-
1. Data: 2004-05-28 17:39:45
Temat: straty moralne?
Od: "nazgul" <k...@w...pl>
czy istnieje cos takiego jak sądzenie sie o straty moralne? tzn. mam na
myśli pogorszenie sie bytu przez ingerencję osoby, którą chcemy pozwac?
-
2. Data: 2004-05-28 20:55:08
Temat: Re: straty moralne?
Od: "leslaw" <f...@v...pl>
oczywiście że można dochodzić zadośćuczynienia ale w oparciu o dowód
poniesionej szkody lub straty .nie ma szans dochodzenia za straty moralne
wynikające z faktu że sąsiad z góry ryczy jak zarzynany wół przez co obniza
się smak obiadu ale jak udowodnisz że ryk ten stanowi źródło utraty słuchu a
jest to jednocześnie obniżenie twoich możliwosci na rynku pracy to co
innego.
Użytkownik "nazgul" <k...@w...pl> napisał w wiadomości
news:c97t64$qdh$1@absinth.dialog.net.pl...

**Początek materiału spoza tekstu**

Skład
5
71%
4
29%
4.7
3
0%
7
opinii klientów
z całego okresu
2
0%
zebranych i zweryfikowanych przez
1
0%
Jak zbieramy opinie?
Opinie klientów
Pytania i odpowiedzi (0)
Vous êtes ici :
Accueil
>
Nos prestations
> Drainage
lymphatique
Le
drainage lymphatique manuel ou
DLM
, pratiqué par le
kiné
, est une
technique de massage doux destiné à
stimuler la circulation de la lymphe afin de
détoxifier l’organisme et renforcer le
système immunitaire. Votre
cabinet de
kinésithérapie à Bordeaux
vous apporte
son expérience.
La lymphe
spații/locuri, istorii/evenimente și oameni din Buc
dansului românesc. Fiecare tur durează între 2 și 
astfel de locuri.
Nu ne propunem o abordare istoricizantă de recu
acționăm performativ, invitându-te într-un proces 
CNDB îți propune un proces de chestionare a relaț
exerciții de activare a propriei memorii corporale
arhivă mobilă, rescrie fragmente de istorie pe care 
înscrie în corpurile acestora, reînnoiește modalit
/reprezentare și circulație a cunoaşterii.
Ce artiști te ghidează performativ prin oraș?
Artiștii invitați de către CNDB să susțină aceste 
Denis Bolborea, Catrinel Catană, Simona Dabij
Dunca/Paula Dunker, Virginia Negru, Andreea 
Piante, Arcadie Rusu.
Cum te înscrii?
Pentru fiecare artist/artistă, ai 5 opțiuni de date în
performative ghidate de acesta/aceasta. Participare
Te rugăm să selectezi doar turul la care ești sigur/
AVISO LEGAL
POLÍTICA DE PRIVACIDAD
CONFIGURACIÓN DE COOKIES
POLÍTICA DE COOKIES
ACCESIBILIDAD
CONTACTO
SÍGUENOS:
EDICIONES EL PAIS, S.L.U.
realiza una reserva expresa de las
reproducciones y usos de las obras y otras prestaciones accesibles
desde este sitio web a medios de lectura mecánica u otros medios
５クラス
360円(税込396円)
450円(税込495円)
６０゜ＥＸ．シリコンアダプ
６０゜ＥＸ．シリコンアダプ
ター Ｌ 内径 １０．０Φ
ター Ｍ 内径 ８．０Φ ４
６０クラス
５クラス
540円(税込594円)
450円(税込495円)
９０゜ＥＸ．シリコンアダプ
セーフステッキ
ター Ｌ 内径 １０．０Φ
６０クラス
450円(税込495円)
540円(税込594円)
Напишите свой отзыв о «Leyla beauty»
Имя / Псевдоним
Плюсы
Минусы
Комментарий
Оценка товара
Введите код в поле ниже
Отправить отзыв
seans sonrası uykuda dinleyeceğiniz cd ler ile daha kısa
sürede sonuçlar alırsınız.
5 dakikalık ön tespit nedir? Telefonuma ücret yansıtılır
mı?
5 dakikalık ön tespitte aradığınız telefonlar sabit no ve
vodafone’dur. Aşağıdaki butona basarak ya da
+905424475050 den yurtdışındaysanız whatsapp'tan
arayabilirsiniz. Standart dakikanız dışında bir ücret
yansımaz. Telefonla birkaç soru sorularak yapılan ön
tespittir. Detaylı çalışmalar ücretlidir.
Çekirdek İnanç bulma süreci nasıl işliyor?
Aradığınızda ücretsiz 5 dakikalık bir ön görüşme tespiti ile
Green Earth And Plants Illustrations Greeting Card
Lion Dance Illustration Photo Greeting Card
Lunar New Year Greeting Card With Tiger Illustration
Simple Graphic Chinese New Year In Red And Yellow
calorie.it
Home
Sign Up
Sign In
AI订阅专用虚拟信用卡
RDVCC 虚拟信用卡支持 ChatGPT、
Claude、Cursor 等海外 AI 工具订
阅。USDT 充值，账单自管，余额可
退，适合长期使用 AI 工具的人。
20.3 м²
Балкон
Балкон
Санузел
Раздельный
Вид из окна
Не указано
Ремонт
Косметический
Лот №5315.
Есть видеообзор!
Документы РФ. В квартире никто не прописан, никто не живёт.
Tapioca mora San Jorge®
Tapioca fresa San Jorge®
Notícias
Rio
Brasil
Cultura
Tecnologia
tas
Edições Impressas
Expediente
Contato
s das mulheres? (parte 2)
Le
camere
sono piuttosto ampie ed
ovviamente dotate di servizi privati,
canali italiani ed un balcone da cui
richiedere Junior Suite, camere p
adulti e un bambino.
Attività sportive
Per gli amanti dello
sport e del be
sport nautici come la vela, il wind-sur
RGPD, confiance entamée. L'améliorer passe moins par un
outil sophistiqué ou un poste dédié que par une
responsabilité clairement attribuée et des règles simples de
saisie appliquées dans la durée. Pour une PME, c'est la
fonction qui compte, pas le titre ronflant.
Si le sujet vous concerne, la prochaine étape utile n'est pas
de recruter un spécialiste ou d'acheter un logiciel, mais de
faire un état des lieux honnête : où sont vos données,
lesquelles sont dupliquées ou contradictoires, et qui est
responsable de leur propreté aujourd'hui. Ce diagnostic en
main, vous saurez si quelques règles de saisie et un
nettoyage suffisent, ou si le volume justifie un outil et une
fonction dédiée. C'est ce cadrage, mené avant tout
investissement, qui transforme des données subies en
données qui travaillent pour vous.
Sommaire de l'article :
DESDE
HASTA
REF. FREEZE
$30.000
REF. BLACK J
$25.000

> czy istnieje cos takiego jak sądzenie sie o straty moralne? tzn. mam na
> myśli pogorszenie sie bytu przez ingerencję osoby, którą chcemy pozwac?
>
>
-
3. Data: 2004-05-28 21:55:19
Temat: Re: straty moralne?
Od: Falkenstein <P...@i...pl>
Dnia Fri, 28 May 2004 19:39:45 +0200, nazgul <k...@w...pl> napisał:
> czy istnieje cos takiego jak sądzenie sie o straty moralne? tzn. mam na
> myśli pogorszenie sie bytu przez ingerencję osoby, którą chcemy pozwac?
sprecyzuj "pogorszenie się bytu" oraz "Ingrencję osoby"
--
Falkenstein
Oderint dum Metuant
-
4. Data: 2004-05-29 05:04:37
Temat: Re: straty moralne?
Od: "nazgul" <k...@w...pl>
chodzi mi o to że pogarsza sie byt w związku z rowodem
żona zostaje bez środków do zycia, nie pracuje z dzieckiem
mam na mysli kobiete która rozwaliła związek
-
5. Data: 2004-05-29 06:24:08
Temat: Re: straty moralne?
Od: "HaNkA ReDhUnTeR" <hanka.redhunter@[BEZ TEGO]interia.pl>
Użytkownik "nazgul" <k...@w...pl> napisał w wiadomości
news:c995a5$ek9$1@absinth.dialog.net.pl...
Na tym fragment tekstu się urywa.